1: iteration 25/73242187 | consumed samples: 50 | elapsed time per iteration (ms): 87.0 | learning rate: 1.638E-08 | global batch size: 2 | lm loss: 1.086954E+01 | loss scale: 4294967296.0 | grad norm: 0.000 | number of skipped iterations: 0 | number of nan iterations: 0 |
1: iteration 26/73242187 | consumed samples: 52 | elapsed time per iteration (ms): 86.5 | learning rate: 1.704E-08 | global batch size: 2 | lm loss: 1.086217E+01 | loss scale: 4294967296.0 | grad norm: 0.000 | number of skipped iterations: 0 | number of nan iterations: 0 |
1: iteration 27/73242187 | consumed samples: 54 | elapsed time per iteration (ms): 88.4 | learning rate: 1.769E-08 | global batch size: 2 | lm loss: 1.087129E+01 | loss scale: 4294967296.0 | grad norm: 0.000 | number of skipped iterations: 0 | number of nan iterations: 0 |
The example is based on the GPT3 example from MegatronLM's repository. You can modify NUM_ATTENTION_HEADS
, NUM_LAYERS
, and HIDDEN_SIZE
based on the Table 1 (Page 8) of the document Efficient Large-Scale Language Model Training on GPU Clusters Using Megatron-LM to change the model size. You can also run the following commands to launch training for different model sizes before submitting a job as follows: NUM_LAYERS=64 HIDDEN_SIZE=8192 NUM_ATTENTION_HEADS=48 sbatch 3.distributed-training.sbatch
Model size | Parameters |
---|---|
1.7B | NUM_ATTENTION_HEADS=24 HIDDEN_SIZE=2304 NUM_LAYERS=24 |
3.6B | NUM_ATTENTION_HEADS=32 HIDDEN_SIZE=3072 NUM_LAYERS=30 |
7.5B | NUM_ATTENTION_HEADS=32 HIDDEN_SIZE=4096 NUM_LAYERS=36 |
18.4B | NUM_ATTENTION_HEADS=48 HIDDEN_SIZE=6144 NUM_LAYERS=40 |
39.1B | NUM_ATTENTION_HEADS=64 HIDDEN_SIZE=8192 NUM_LAYERS=48 |
76.1B | NUM_ATTENTION_HEADS=80 HIDDEN_SIZE=10240 NUM_LAYERS=60 |
145.6B | NUM_ATTENTION_HEADS=96 HIDDEN_SIZE=12288 NUM_LAYERS=80 |
310.1B | NUM_ATTENTION_HEADS=128 HIDDEN_SIZE=16384 NUM_LAYERS=96 |
To pretrain Llama2, you must visit https://huggingface.co/meta-llama/Llama-2-7b-hf to download the tokenizers files (i.e., tokenizer.json
and tokenizer.model
). Registration required. Alternatively, you may train your own tokenizer but this is beyond the scope for this document. Either way, once you have the tokenizer files, you need to upload them to the FSx Lustre that your Slurm cluster mounts.

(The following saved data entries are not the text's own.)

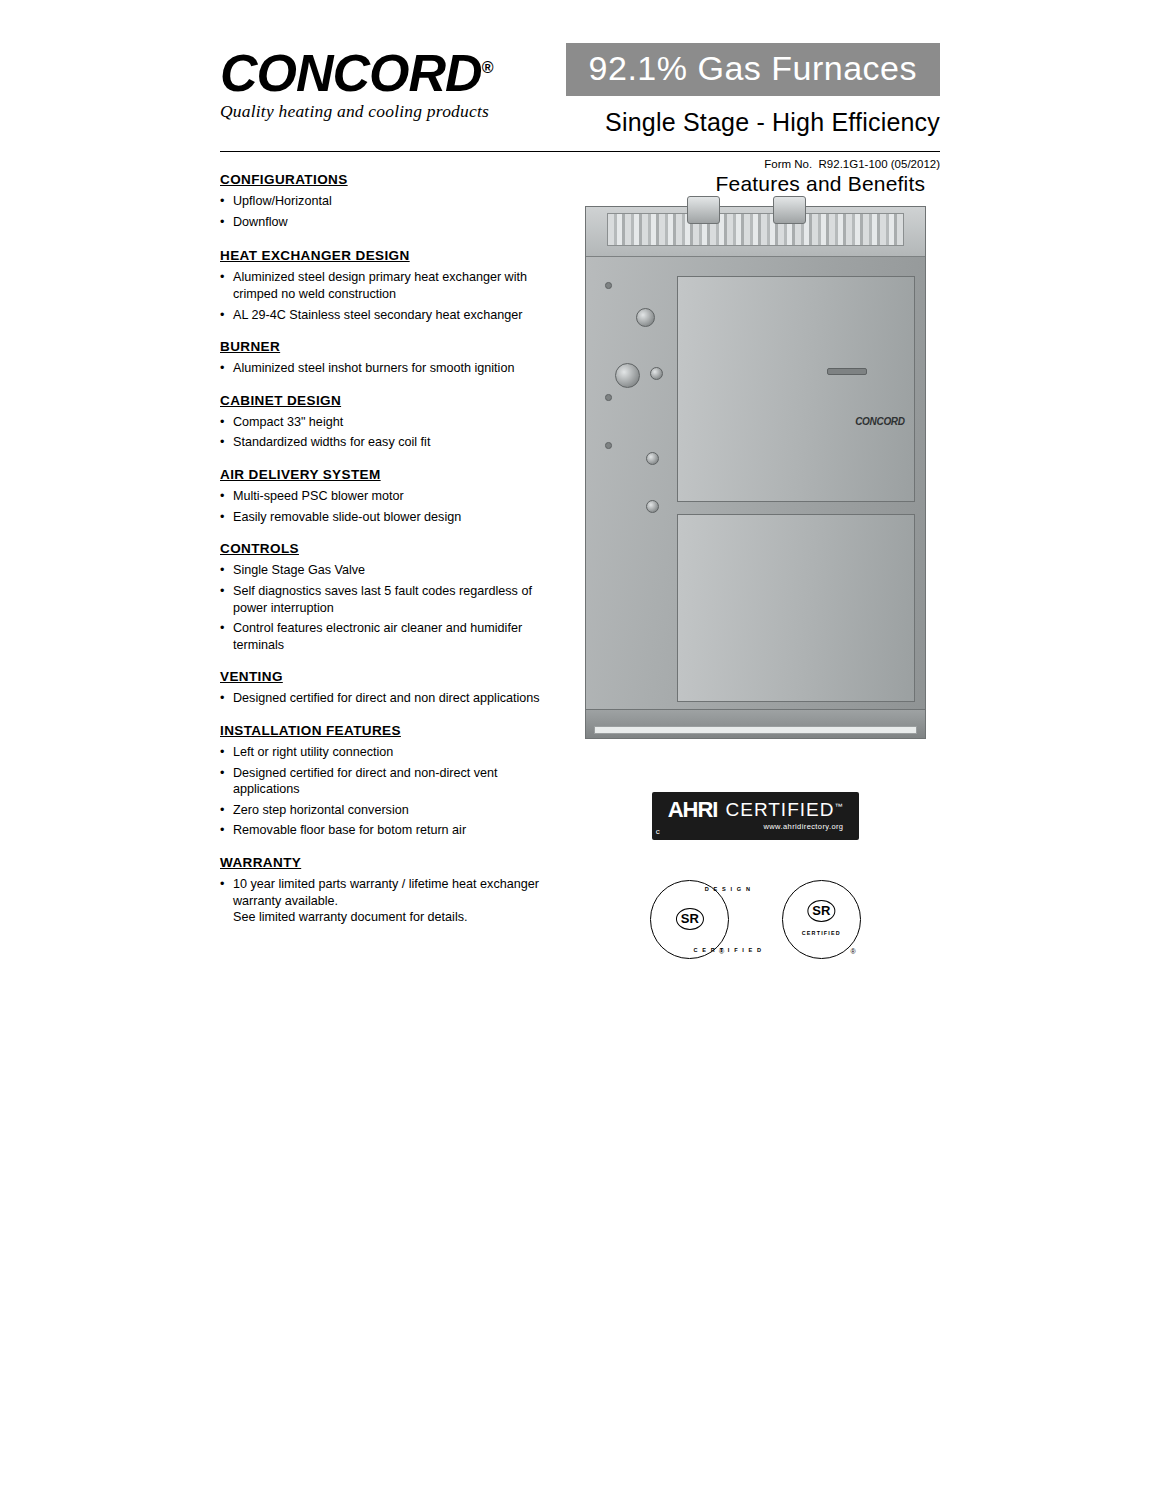CONCORD®
Quality heating and cooling products
92.1% Gas Furnaces
Single Stage - High Efficiency
Form No. R92.1G1-100 (05/2012)
Configurations
Upflow/Horizontal
Downflow
Heat Exchanger Design
Aluminized steel design primary heat exchanger with crimped no weld construction
AL 29-4C Stainless steel secondary heat exchanger
Burner
Aluminized steel inshot burners for smooth ignition
Cabinet Design
Compact 33" height
Standardized widths for easy coil fit
Air Delivery System
Multi-speed PSC blower motor
Easily removable slide-out blower design
Controls
Single Stage Gas Valve
Self diagnostics saves last 5 fault codes regardless of power interruption
Control features electronic air cleaner and humidifer terminals
Venting
Designed certified for direct and non direct applications
Installation Features
Left or right utility connection
Designed certified for direct and non-direct vent applications
Zero step horizontal conversion
Removable floor base for botom return air
Warranty
10 year limited parts warranty / lifetime heat exchanger warranty available. See limited warranty document for details.
Features and Benefits
CONCORD
AHRI CERTIFIED™ www.ahridirectory.org c
D E S I G N SR C E R T I F I E D ®
SR CERTIFIED ®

The remaining steps are similar to the GPT3 example. For more information, please refer to the official Megatron-LM documentation on Llama2 here.
mkdir -p llama2
# Then, place `tokenizer.json` and `tokenizer.model` to this `llama2/` directory.
# Download sample dataset
wget -P llama2 https://huggingface.co/bigscience/misc-test-data/resolve/main/stas/oscar-1GB.jsonl.xz
xz -d llama2/oscar-1GB.jsonl.xz
sbatch 3.data-preproc-llama2.sbatch
Edit 4.pre-train-llama2.sbatch
to choose the model size you want to train. Do this by commenting and uncommenting the related stanzas. Feel free to experiment with the hyperparameters such as parallelism, batches, etc. (for more details, please refer to the Megatron-LM project and the Megatron papers (Shoeybi20, Narayanan21).
sbatch 4.pre-train-llama2.sbatch
Tips: the Llama2 example prints the estimated FLOPS/GPU (enabled via --log-throughput
in the pretrain .sbatch
file). You might want to look at PR-682 and decide whether to patch your Megatron-LM to adjust the way FLOPS/GPU is calculated.